Penegasan tersebut disampaikan Ibu Putri Koster saat mengumpulkan para pengrajin IKM Bali Bangkit di Gedung Kertha Sabha, Jayasabha, Denpasar, Rabu (8/1/2026).
Dalam pertemuan itu, Ibu Putri Koster memaparkan sejumlah program kerja Dekranasda Provinsi Bali yang ke depan akan melibatkan lebih banyak pengrajin lokal. Ia menekankan kehadirannya bukan untuk mendorong aktivitas jual beli semata, melainkan menjalankan fungsi pengawasan sebagai Ketua Dekranasda Bali.
“Saya bukan mengajak berjualan, tetapi menjalankan fungsi kontrol. Pameran IKM Bali Bangkit harus menjadi one stop shopping bagi karya kerajinan dan kain tenun tradisional Bali,” kata Ibu Putri Koster.
Ia mengingatkan para pengrajin agar konsisten menjaga mutu produk sekaligus menerapkan harga yang telah ditetapkan. Menurutnya, kualitas yang terjaga dan harga yang terjangkau menjadi faktor utama dalam membangun kepercayaan masyarakat terhadap produk IKM Bali Bangkit.

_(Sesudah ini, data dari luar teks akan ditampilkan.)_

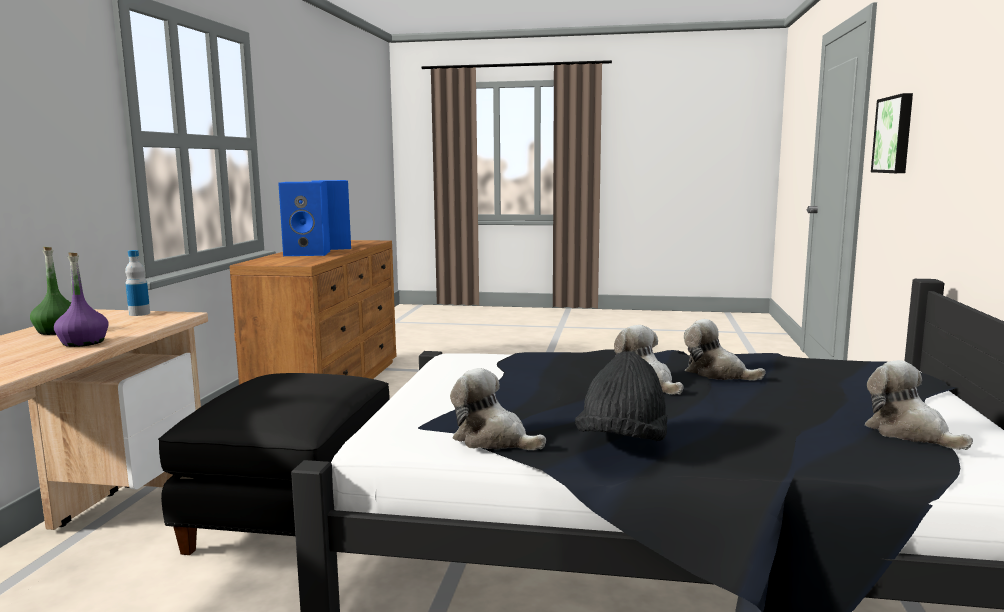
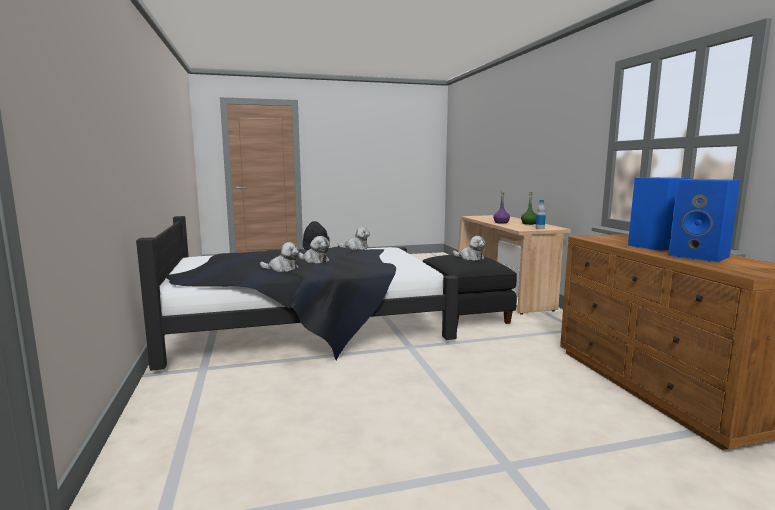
camera: 155 degrees right, 0 degrees up
plush toy [865,360,973,450] -> plush toy moved to [453,236,485,261]
picture [871,93,913,173] -> none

“Saya tidak ingin produk kita dicap mahal oleh masyarakat. Karena itu, standar harga sudah ditetapkan dan para pengrajin tidak boleh menjual di atas batas yang ditentukan,” tegas Ibu Putri Koster.
Lebih lanjut, Ibu Putri Koster menilai Pameran IKM Bali Bangkit tidak hanya berfungsi sebagai ruang transaksi, tetapi juga sebagai sarana pembinaan industri kecil dan menengah secara menyeluruh, mulai dari proses produksi hingga strategi pemasaran.
Ia menjelaskan, dari sisi hulu, Dekranasda Bali ingin mendorong edukasi konsumen agar lebih memahami kualitas dan nilai produk kerajinan Bali. Di sisi lain, pameran ini juga menjadi media penyampaian informasi yang berimbang mengenai produk lokal, sekaligus memastikan konsumen memperoleh barang berkualitas dengan harga yang pantas.
Ke depan, Ibu Putri Koster berharap Pameran IKM Bali Bangkit dapat berkembang menjadi barometer kerajinan, kain tenun tradisional, dan fashion yang menjadi acuan tren di Bali (red).